The function dggridR:: dgrectgrid is then used to generate the grid as an object of class sf based on the dggr object and coordinates of the bounding box covering the area of interest in degree longitude/latitude. The following steps are identical to the first hexbin map example. The result is shown in Figure 6.

The main disadvantage of the dggridR approach is that the cell area must be selected among available ones.

3.4. Bubble Map

A bubble map is very similar to a scatter map, except that the sizes of the dots (or another shape) are proportional to a variable (instead or in addition to color).

In the following example, a bubble map is used to illustrate the mean concentration of particulate matter with an aerodynamic diameter smaller than 10 µm (PM10) across the United Kingdom in the period 2016–2019 (source data: [56,57]). Again, the data are read from tabular format (in this case, .csv) and converted to an object of class sf using sf :: st_as_sf [20]. Since the CRS is not specified, the default WGS84 (EPSG 4326) is assumed. To produce a more accurate map, the CRS is changed to the British National Grid (EPSG 27700), a more specific CRS for this region. The CRS of the map is also changed to match the CRS of the data.

For this example, the location data were deliberately converted to a simple feature before merging with the measurement data. When merging an object of class sf with an object of class df using sp :: merge [58], the first must be supplied to the x argument and the second to the y argument.

A single combined legend for multiple aesthetics (size and color) can be obtained by using ggplot2 :: guides and supplying ggplot2 :: guide_legend [25] to arguments of each aesthetic. The labels in the legend for both aesthetics (specified using ggplot2 :: labs [25]) must also be identical. The map obtained is displayed in Figure 7.

3.5. Faceted Map

In a faceted map, data are subsetted into groups and a map is generated for each group. The generated maps are typically displayed in a grid layout. Faceted maps are a common way of representing geospatial data at different points in time or for other categorial variables.

The following example shows how to produce a faceted map of the maximum daily PM10 concentration per year in the UK in the period 2016–2019. First, the year is extracted from the timestamps of each measurement with base :: format [1]. Then, means are calculated for each station and each year.

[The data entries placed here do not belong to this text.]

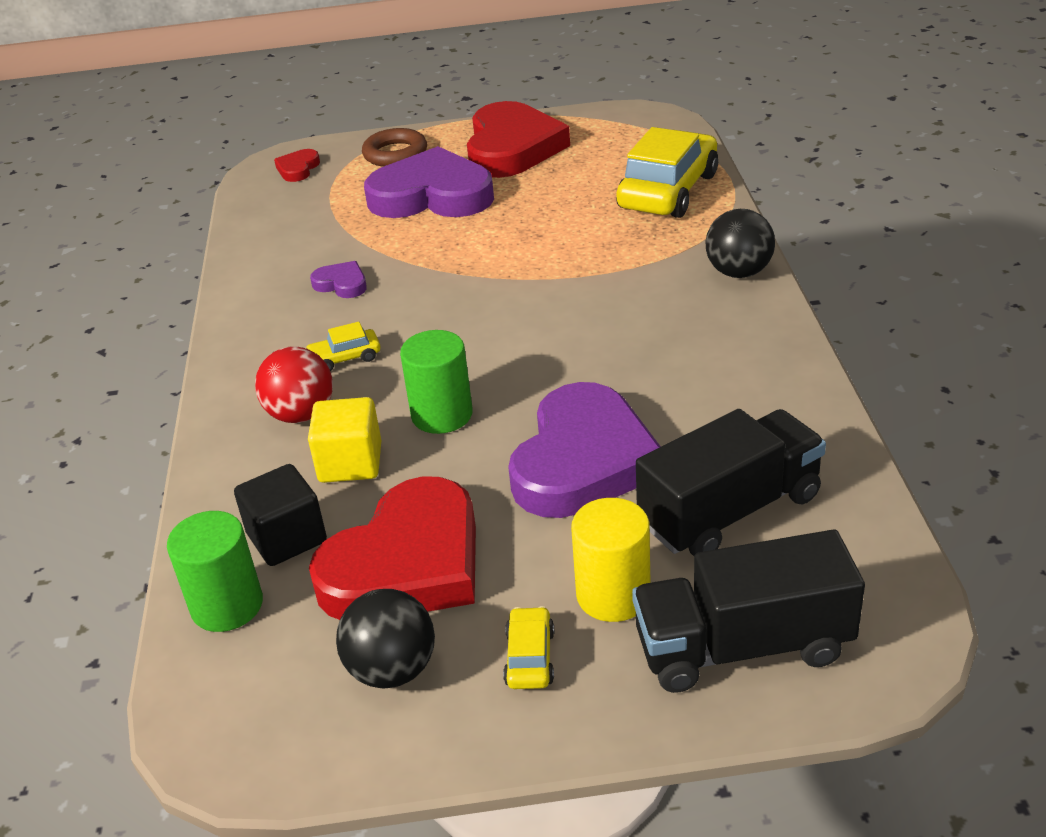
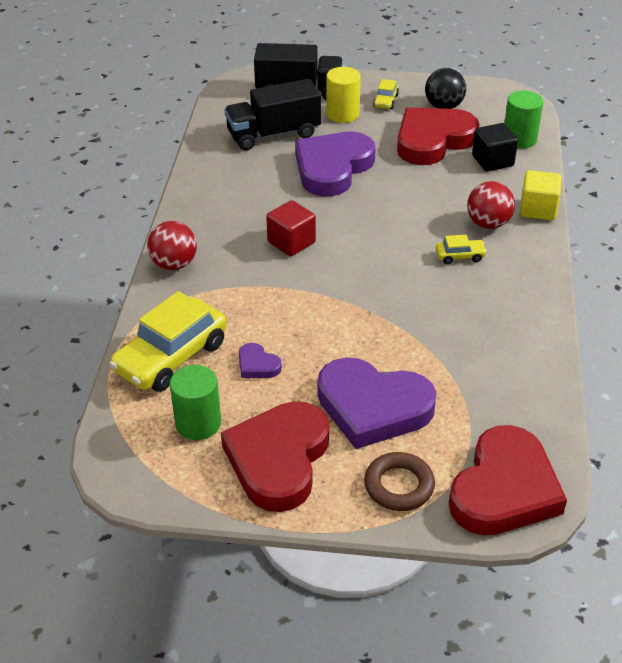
camera: 170 degrees left, 5 degrees up
(298, 169) = (504, 489): red heart -> red heart, size x2.35
(341, 284) = (460, 321): purple heart -> purple heart (257, 365)
(350, 463) = (458, 190): yellow cube -> yellow cube (538, 209)
(442, 415) = (402, 206): green cylinder -> green cylinder (198, 423)
(595, 329) = (291, 242): none -> red cube
(739, 272) = (174, 264): black ball -> red ball

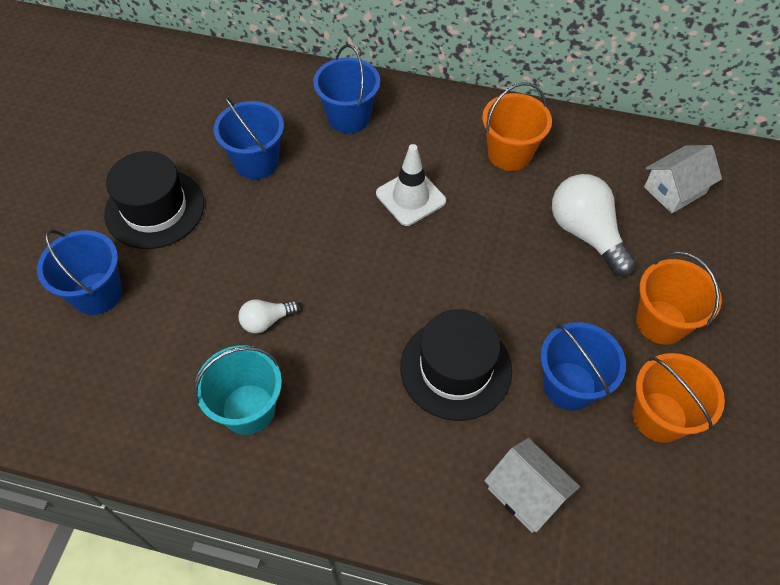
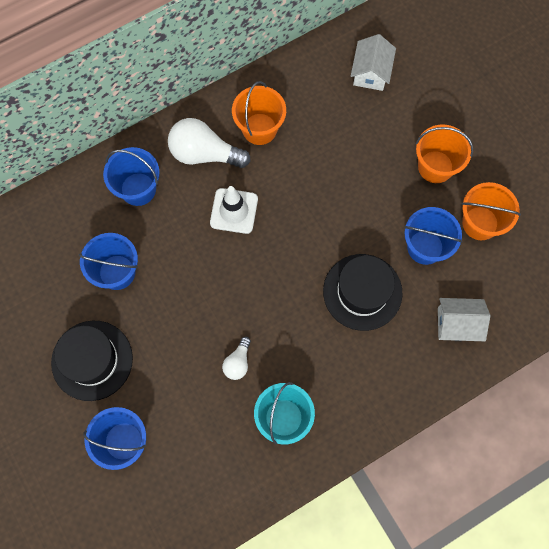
camera: 45 degrees left, 15 degrees up
(586, 234) = (351, 146): white light bulb -> white light bulb (204, 153)

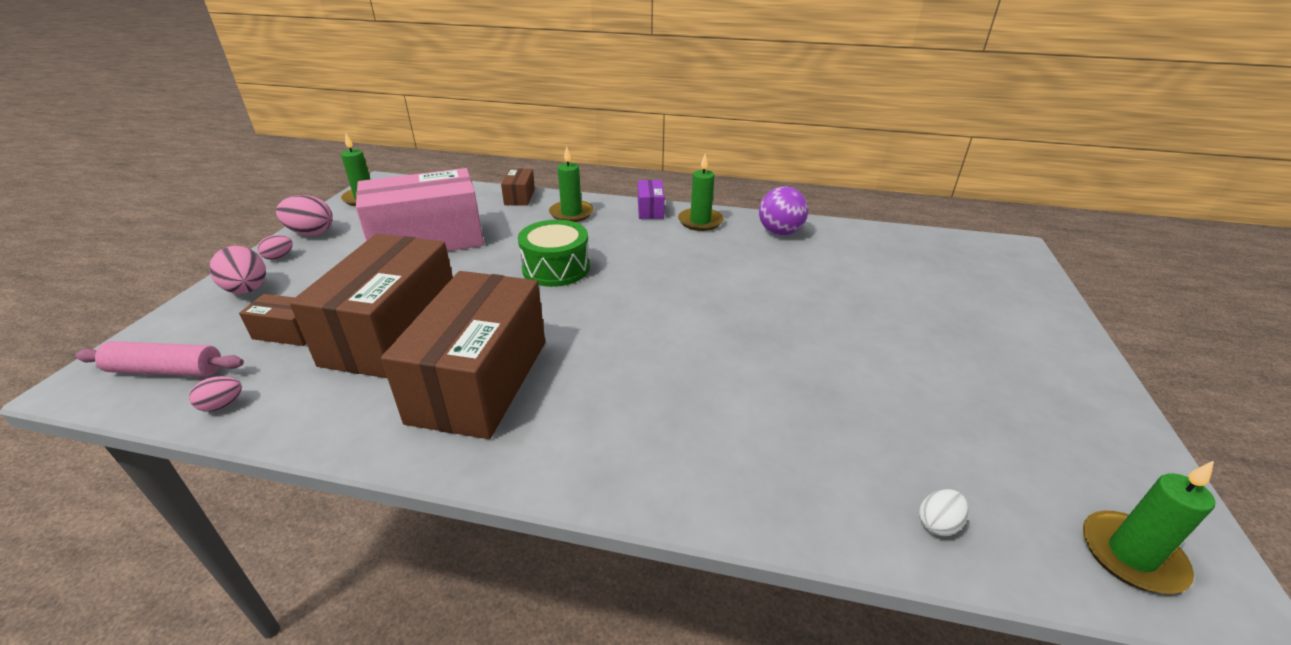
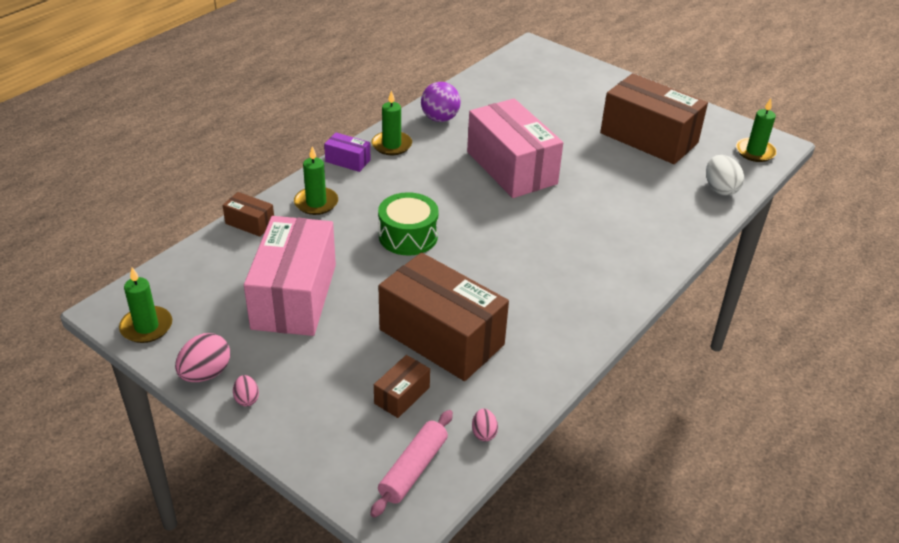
camera: 65 degrees left, 5 degrees up
(248, 290) = (303, 421): pink egg -> none
(480, 380) = (531, 304): brown box -> brown box (649, 138)
(743, 297) = (511, 167): none -> pink box
(938, 524) = (720, 189): white egg -> white egg, size x1.80

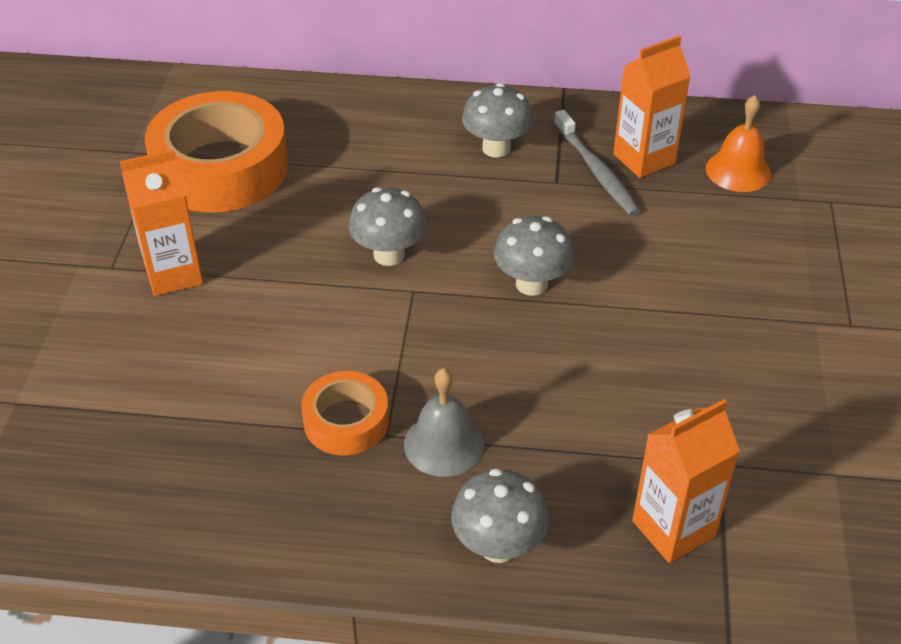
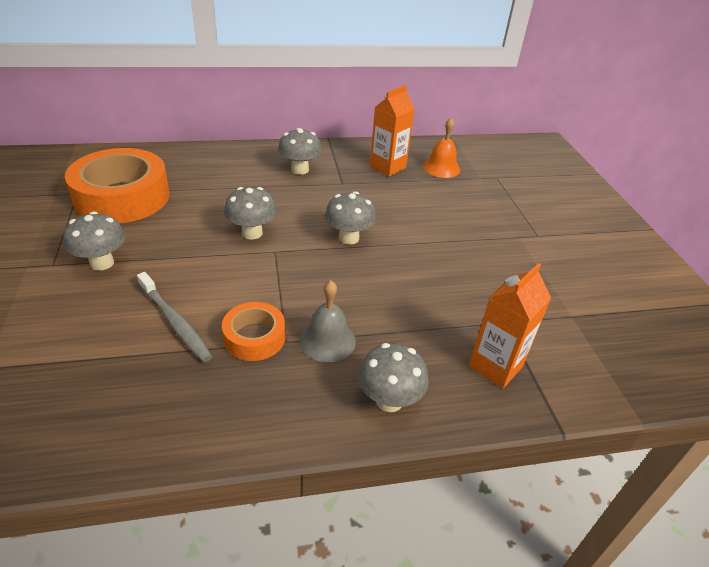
camera: 20 degrees left, 5 degrees down
(173, 274) = (102, 263): orange carton -> grey mushroom
(597, 171) = (363, 175): grey toothbrush -> grey toothbrush (175, 322)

The faceted map is generated in the same way as a bubble map, except that the function ggplot2 :: facet_wrap [25] is added. The result is shown in Figure 8.

3.6. Insets

Some countries have remote non-contiguous territories such as overseas territories which are not convenient to represent on a map while respecting their actual position on the globe. In such cases, insets are useful. There are several approaches already documented on the web for this task, e.g., using cowplot [59] 3,4,5 or only using ggplot2 6. In the following example, the last approach is used to represent a map of the United States with insets for Hawaii and Alaska based on simple features extracted using rnaturalearth :: ne_countries [42]. The result is shown in Figure 9.

4. Conclusions

The present tutorial article briefly presented the concepts of vector data, raster data and coordinate reference systems. The implementation of basic vector geospatial data representation and operations (reading, creating geometries from scratch, buffers from existing geometries, intersecting geometries…) using the R language was demonstrated. Finally, the main types of maps and their generation and fine tuning through R were described. The present tutorial can be used as a teaching resource for data scientists and students beginners in geospatial analysis. The full RMarkdown script and the datasets used to prepare this manuscript available in Supplementary Materials.